### Directive
Output as a JSON list of strings the lines in the entries below, starting with the line containing "Document page, 1241x1754 pixels." and going on through the line containing "For every layout". Use one string per line, and skip any blank lines.

### Data shown
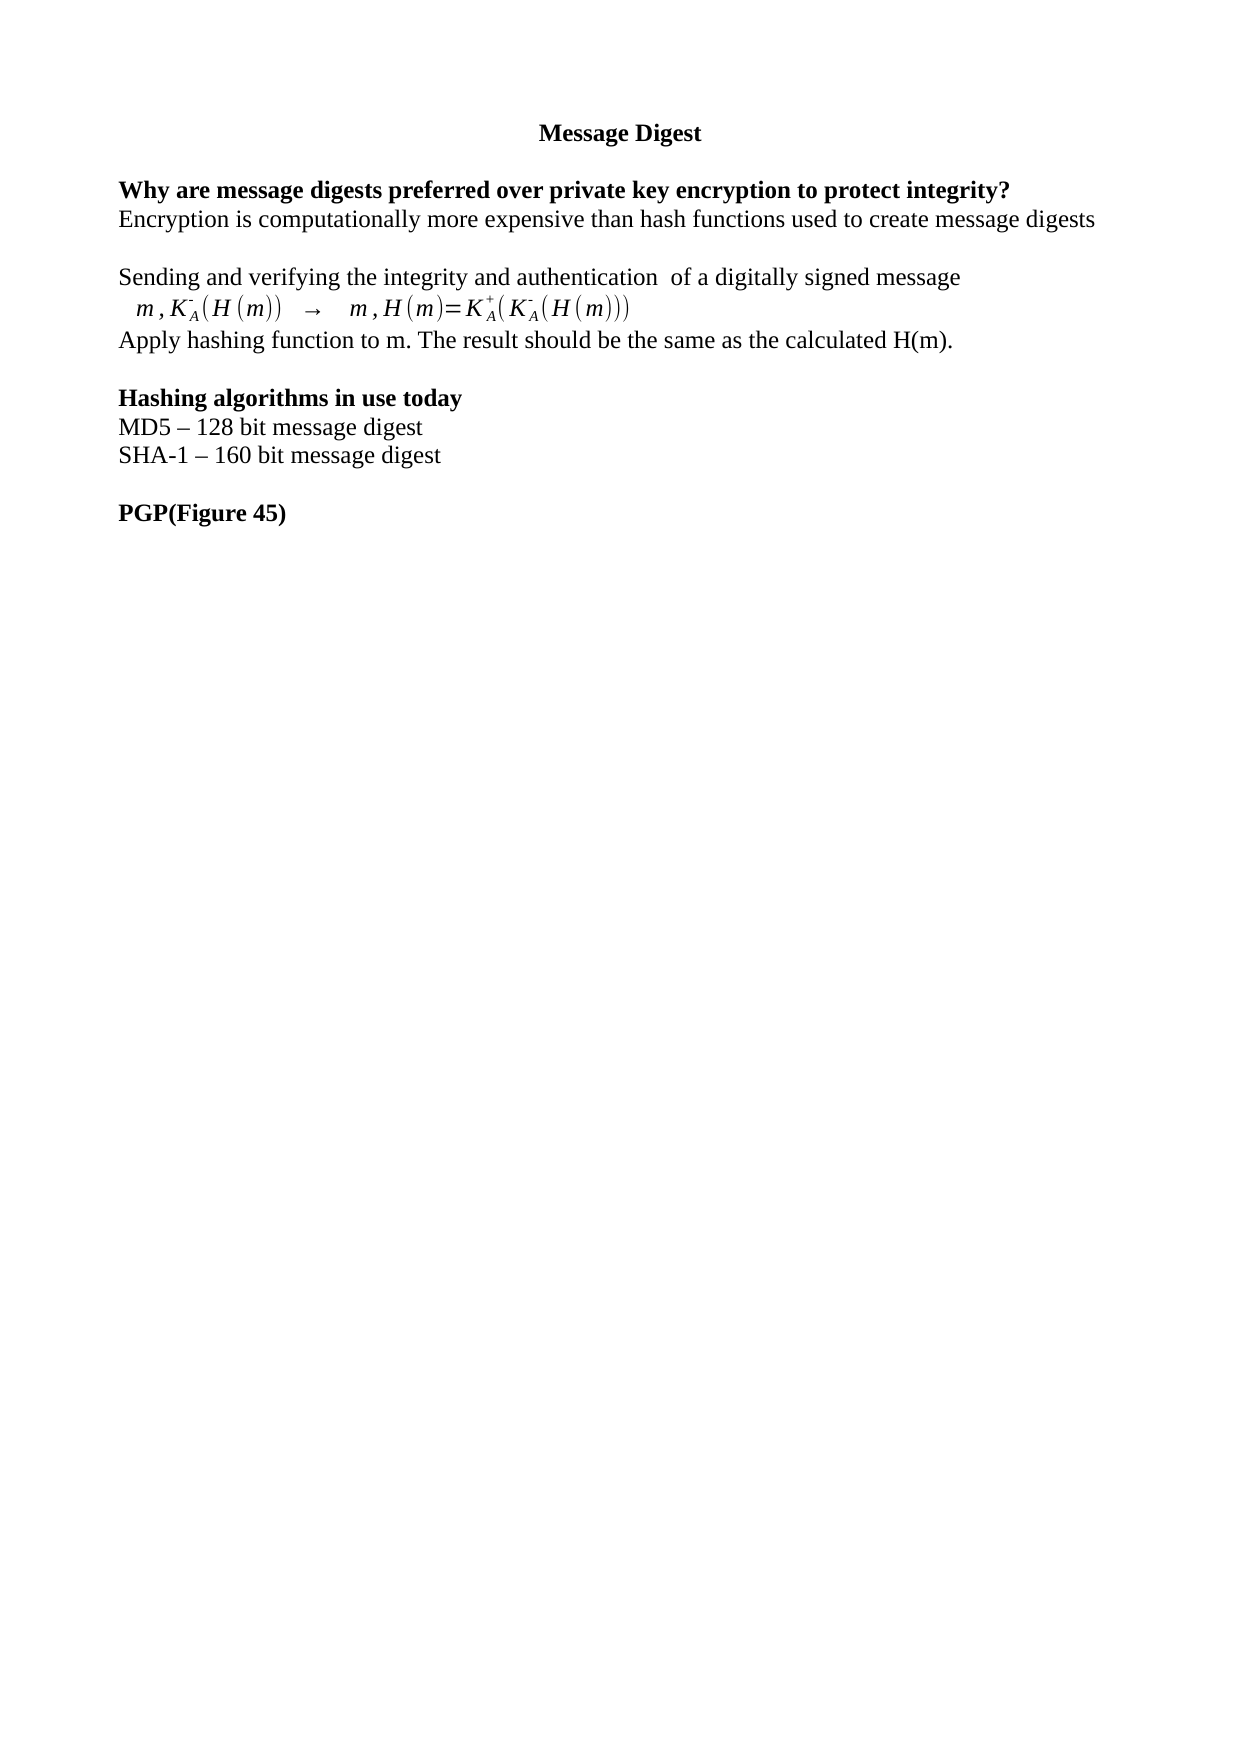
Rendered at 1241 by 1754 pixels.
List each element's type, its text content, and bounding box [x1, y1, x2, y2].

text MD5 – 128 bit message digest [118, 412, 1122, 441]
text Message Digest [118, 118, 1122, 147]
text Encryption is computationally more expensive than hash functions used to create message digests [118, 204, 1122, 233]
text → [118, 291, 1122, 326]
text Sending and verifying the integrity and authentication of a digitally signed message [118, 262, 1122, 291]
text Hashing algorithms in use today [118, 383, 1122, 412]
text Apply hashing function to m. The result should be the same as the calculated H(m). [118, 326, 1122, 354]
text Why are message digests preferred over private key encryption to protect integrity? [118, 176, 1122, 204]
text PGP(Figure 45) [118, 498, 1122, 527]
text SHA-1 – 160 bit message digest [118, 441, 1122, 469]
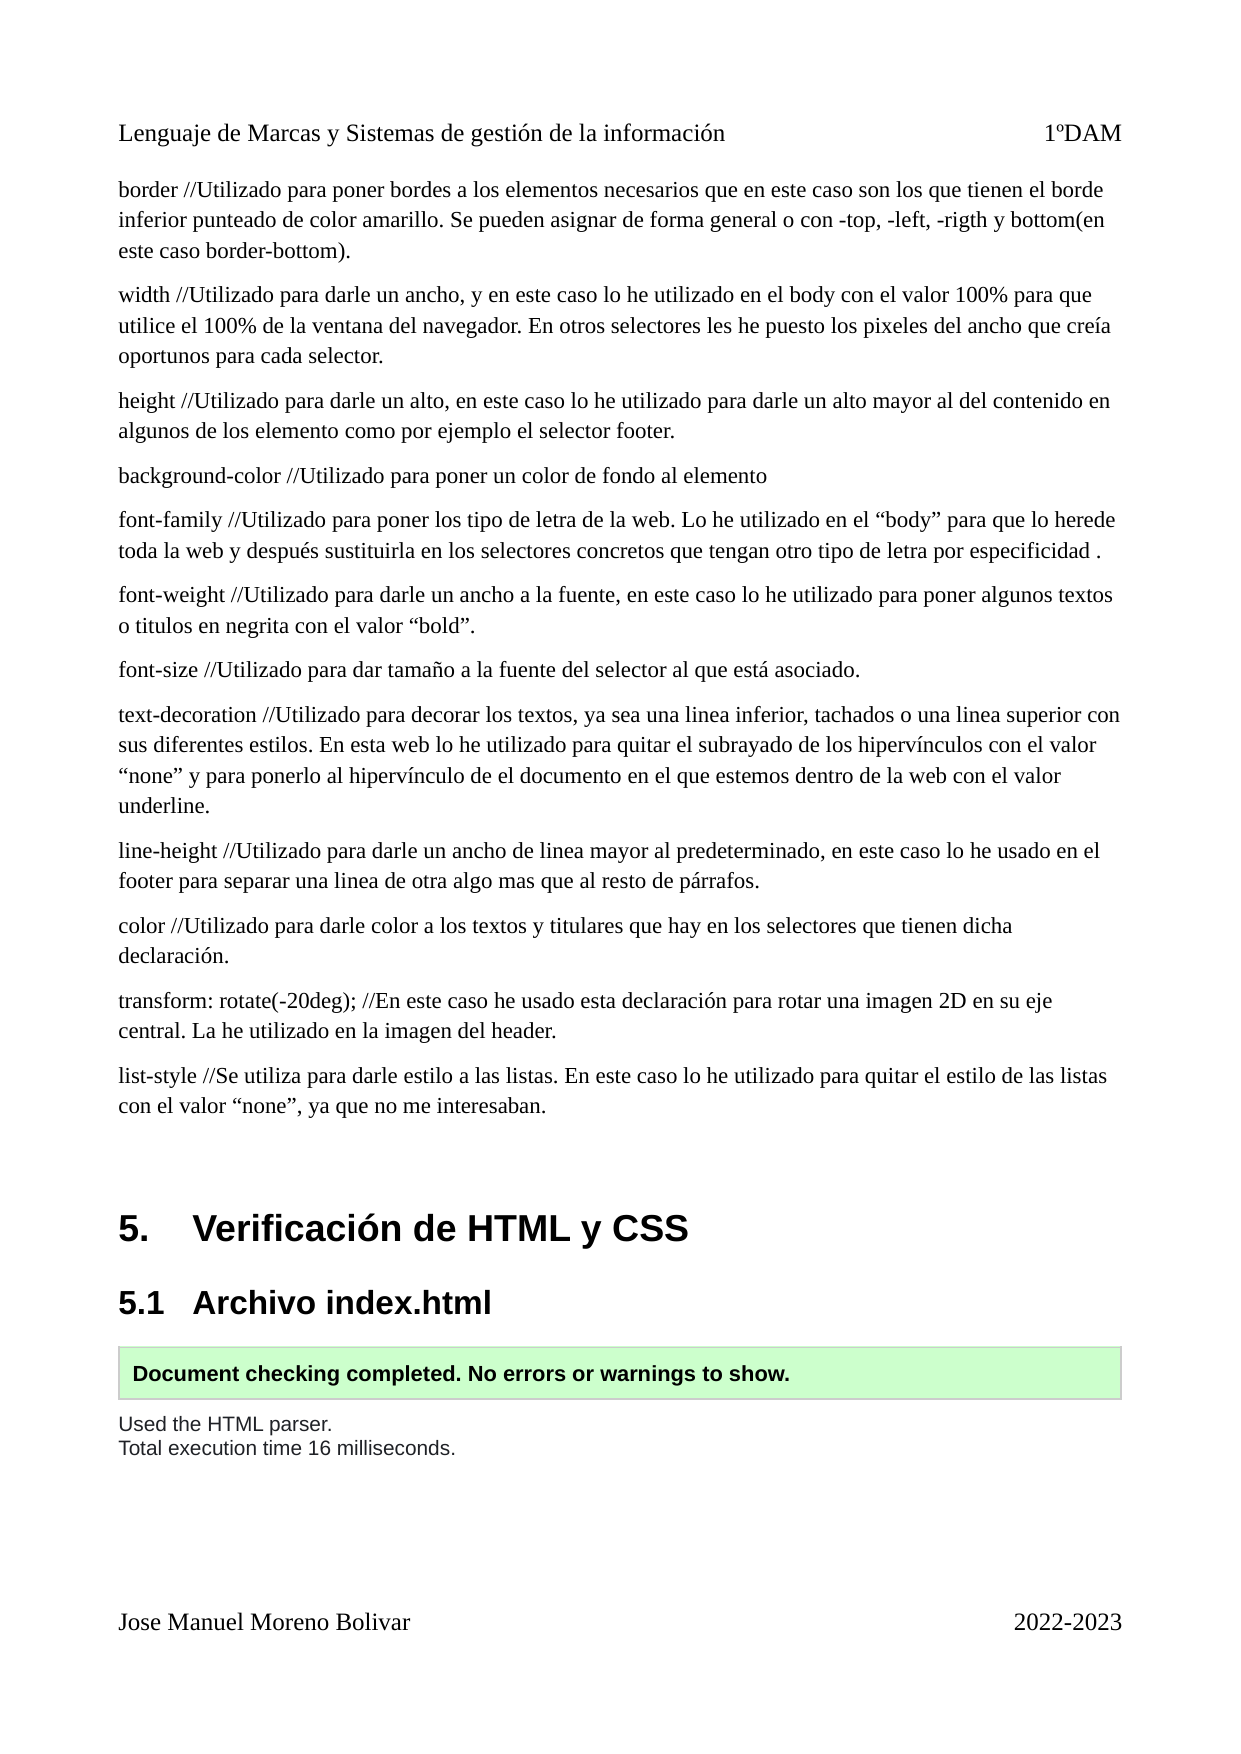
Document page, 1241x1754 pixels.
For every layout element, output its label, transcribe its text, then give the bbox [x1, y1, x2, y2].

text Used the HTML parser. [118, 1412, 1122, 1436]
text height //Utilizado para darle un alto, en este caso lo he utilizado para darle un alto mayor al del contenido en algunos de los elemento como por ejemplo el selector footer. [118, 387, 1122, 443]
subtitle 5. Verificación de HTML y CSS [118, 1207, 1122, 1250]
text font-size //Utilizado para dar tamaño a la fuente del selector al que está asociado. [118, 657, 1122, 683]
text text-decoration //Utilizado para decorar los textos, ya sea una linea inferior, tachados o una linea superior con sus diferentes estilos. En esta web lo he utilizado para quitar el subrayado de los hipervínculos con el valor “none” y para ponerlo al hipervínculo de el documento en el que estemos dentro de la web con el valor underline. [118, 701, 1122, 818]
text transform: rotate(-20deg); //En este caso he usado esta declaración para rotar una imagen 2D en su eje central. La he utilizado en la imagen del header. [118, 987, 1122, 1043]
text font-family //Utilizado para poner los tipo de letra de la web. Lo he utilizado en el “body” para que lo herede toda la web y después sustituirla en los selectores concretos que tengan otro tipo de letra por especificidad . [118, 507, 1122, 563]
text list-style //Se utiliza para darle estilo a las listas. En este caso lo he utilizado para quitar el estilo de las listas con el valor “none”, ya que no me interesaban. [118, 1062, 1122, 1118]
text line-height //Utilizado para darle un ancho de linea mayor al predeterminado, en este caso lo he usado en el footer para separar una linea de otra algo mas que al resto de párrafos. [118, 837, 1122, 893]
text border //Utilizado para poner bordes a los elementos necesarios que en este caso son los que tienen el borde inferior punteado de color amarillo. Se pueden asignar de forma general o con -top, -left, -rigth y bottom(en este caso border-bottom). [118, 176, 1122, 263]
text width //Utilizado para darle un ancho, y en este caso lo he utilizado en el body con el valor 100% para que utilice el 100% de la ventana del navegador. En otros selectores les he puesto los pixeles del ancho que creía oportunos para cada selector. [118, 282, 1122, 368]
subtitle 5.1 Archivo index.html [118, 1283, 1122, 1321]
text color //Utilizado para darle color a los textos y titulares que hay en los selectores que tienen dicha declaración. [118, 912, 1122, 968]
text Total execution time 16 milliseconds. [118, 1436, 1122, 1460]
text background-color //Utilizado para poner un color de fondo al elemento [118, 462, 1122, 488]
text Document checking completed. No errors or warnings to show. [120, 1348, 1120, 1398]
text font-weight //Utilizado para darle un ancho a la fuente, en este caso lo he utilizado para poner algunos textos o titulos en negrita con el valor “bold”. [118, 582, 1122, 638]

### Task output
[
  "Document page, 1241x1754 pixels.",
  "For every layout element, output its label, transcribe its text, then give the bbox [x1, y1, x2, y2]."
]